I don't know of a totally elementary proof of this result, but here is some context for it. More generally, an $n$-manifold $M$ (without boundary) has a classifying map $f : M \to BO(n)$ for its tangent bundle. Knowing when $M$ is parallelizable is equivalent to knowing when $f$ is null-homotopic. There is a general machine for doing this involving lifting $f$ higher and higher through the stages of the Whitehead tower of $BO(n)$, and it tells us that the complete set of obstructions to solving this problem are a set of cohomology classes in $H^k(M, \pi_k(BO(n)), k \le n$, each of which is well-defined provided that the previous one vanishes, such that $f$ is null-homotopic iff all of the classes vanish.
The construction of the first such class goes like this. Assume for simplicity that $M$ is connected. The first question is whether $f$ lifts to the universal cover of $BO(n)$, which is true iff $f$ induces the zero map on $\pi_1$ by standard covering space theory. Now, $\pi_1(BO(n)) \cong \mathbb{Z}_2$, and the induced map on $\pi_1$ gives a homomorphism $\pi_1(M) \to \mathbb{Z}_2$ which corresponds precisely to the first Stiefel-Whitney class $w_1$. This class vanishes iff $f$ lifts to the universal cover of $BO(n)$, which is $BSO(n)$, iff $M$ is orientable.
Now we want to try lifting $f$ to the $2$-connected cover of $BSO(n)$; this is analogous to the universal cover but involves killing $\pi_2(BSO(n)) \cong \mathbb{Z}_2$ (for $n \ge 3$) instead of $\pi_1$. Whether this is possible is controlled by the map
$$BSO(n) \to B^2 \mathbb{Z}_2$$
inducing an isomorphism on $\pi_2$. This is equivalently a universal characteristic class in $H^2(BSO(n), \mathbb{Z}_2)$ which turns out to be precisely the second Stiefel-Whitney class $w_2$. This class vanishes iff $f$ lifts to the $2$-connected cover of $BSO(n)$, which is $BSpin(n)$, iff $M$ has a spin structure.

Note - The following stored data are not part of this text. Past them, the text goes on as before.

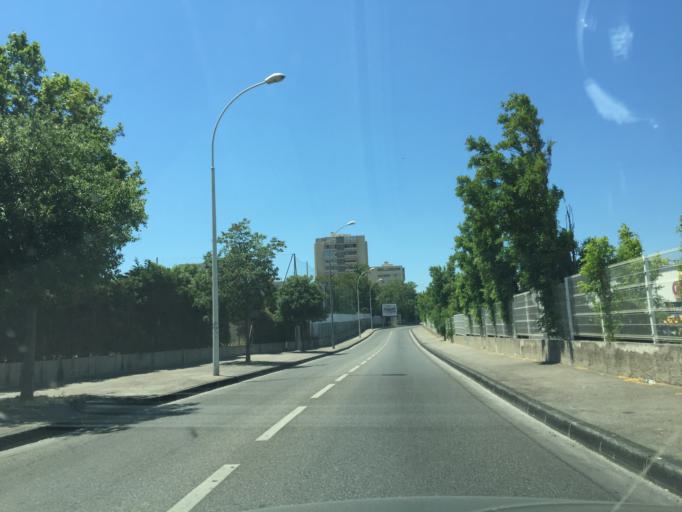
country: FR
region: Provence-Alpes-Cote d'Azur
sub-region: Departement des Bouches-du-Rhone
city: Marseille 09
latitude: 43.2515
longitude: 5.3998
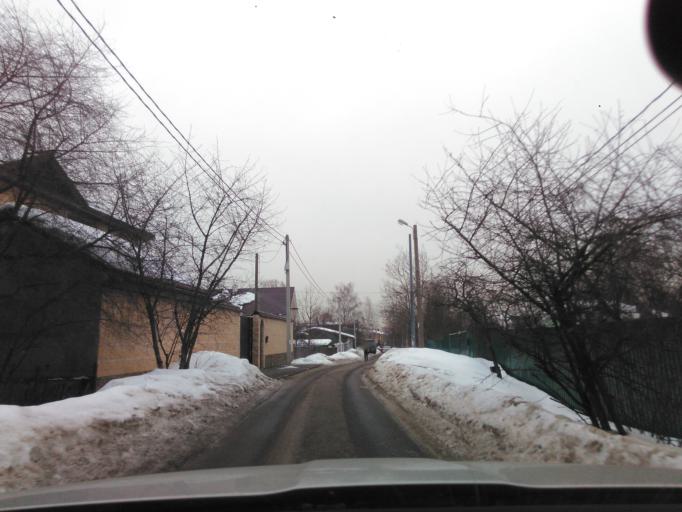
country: RU
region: Moscow
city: Khimki
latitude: 55.8882
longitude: 37.3890
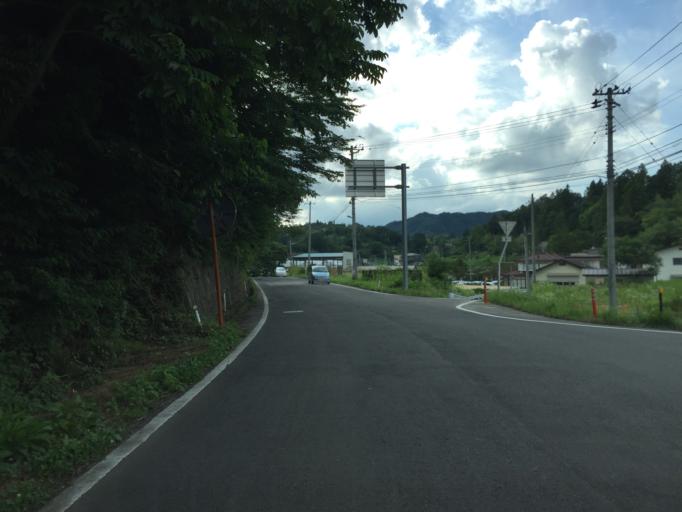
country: JP
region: Fukushima
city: Fukushima-shi
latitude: 37.6830
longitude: 140.5710
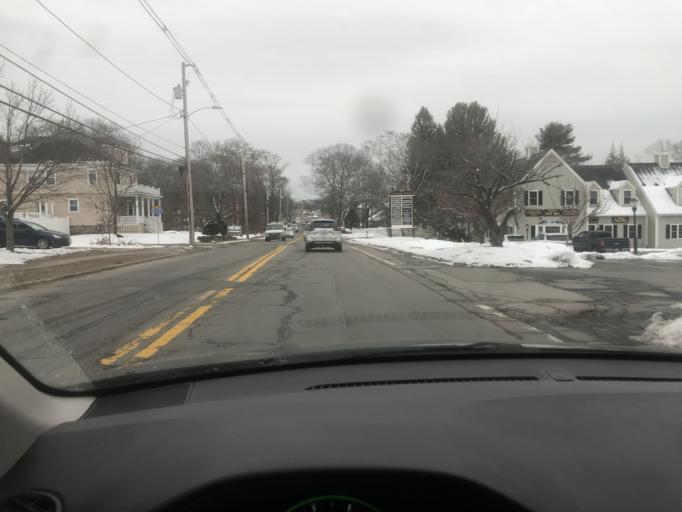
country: US
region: Massachusetts
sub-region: Middlesex County
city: Tewksbury
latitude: 42.6091
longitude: -71.2295
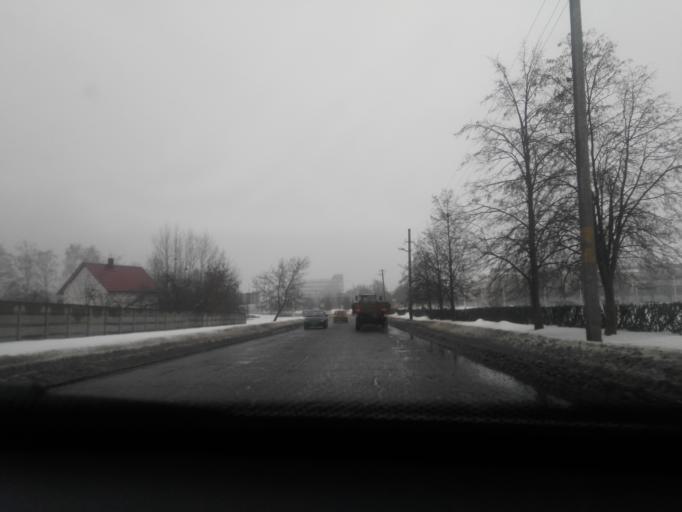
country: BY
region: Mogilev
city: Babruysk
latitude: 53.1852
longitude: 29.2140
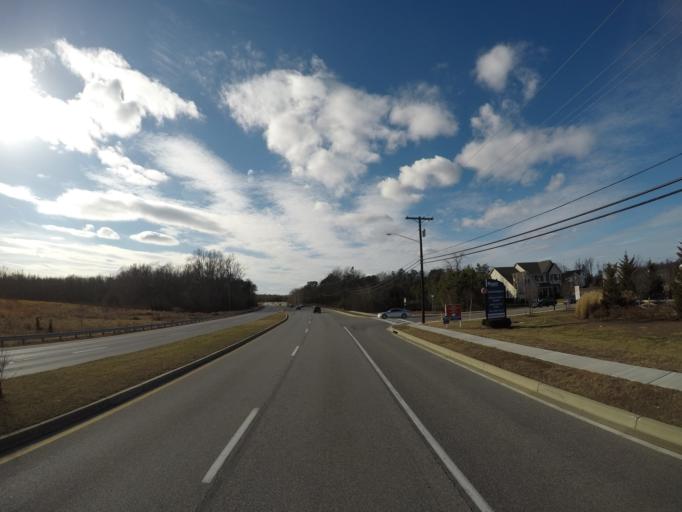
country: US
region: Maryland
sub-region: Charles County
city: Saint Charles
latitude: 38.6103
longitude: -76.9649
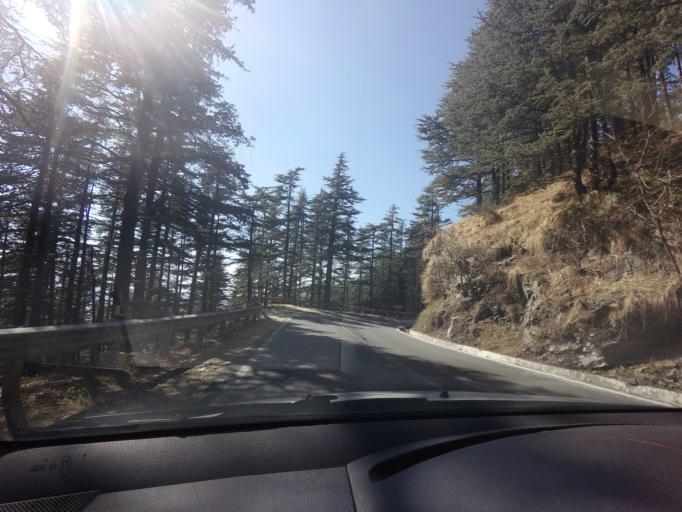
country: IN
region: Himachal Pradesh
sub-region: Shimla
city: Shimla
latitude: 31.1133
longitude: 77.2221
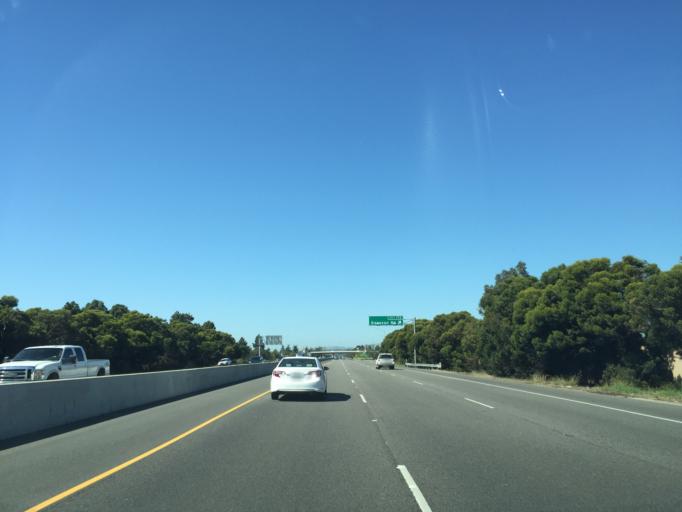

The first surprise in this story is that (when $n \ge 3$) $BSpin(n)$ also turns out to be the $3$-connected cover; in other words, $\pi_3(BSpin(n)) = 0$, so the next step of this story involves $\pi_4$ and can be ignored for $3$-manifolds. If $M$ is a $3$-manifold, not necessarily compact, admitting both an orientation and a spin structure, then the classifying map of its tangent bundle lifts to a map $M \to BSpin(3)$, but since the latter is $3$-connected any such map is nullhomotopic. So:
A $3$-manifold, not necessarily closed, is parallelizable iff the first two Stiefel-Whitney classes $w_1, w_2$ vanish iff it admits an orientation and a spin structure.
To give an indication of the generality of this machinery, for $4$-manifolds the next step involves computing $\pi_4(BSpin(4)) \cong \mathbb{Z}^2$ and then lifting to the $4$-connected cover of $BSpin(4)$, which is called $BString(4)$. This says that the next obstruction to a $4$-manifold with an orientation and a spin structure being parallelizable is a pair of cohomology classes in $H^4(M, \mathbb{Z})$ which I believe turn out to be the Euler class $e$ and the first fractional Pontryagin class $\frac{p_1}{2}$ (a certain characteristic class of spin manifolds that when doubled gives the Pontryagin class $p_1$) respectively. Since $H^4(M, \mathbb{Z})$ is always torsion-free for a $4$-manifold, the conclusion is that
A $4$-manifold, not necessarily closed, is parallelizable iff the characteristic classes $w_1, w_2, e, p_1$ all vanish iff it admits an orientation, a spin structure, and a string structure.
And for $5$-manifolds and higher we really need to talk about $\frac{p_1}{2}$ and not just $p_1$.
The second surprise in this story is that for closed $3$-manifolds the condition that $w_2$ vanishes is redundant: it is implied by orientability by a standard computation with Wu classes. In other words, closed orientable $3$-manifolds automatically admit spin structures. I don't have a good intuitive explanation of this; it comes from a relationship between the Stiefel-Whitney classes, Steenrod operations, and Poincaré duality that I don't understand very well.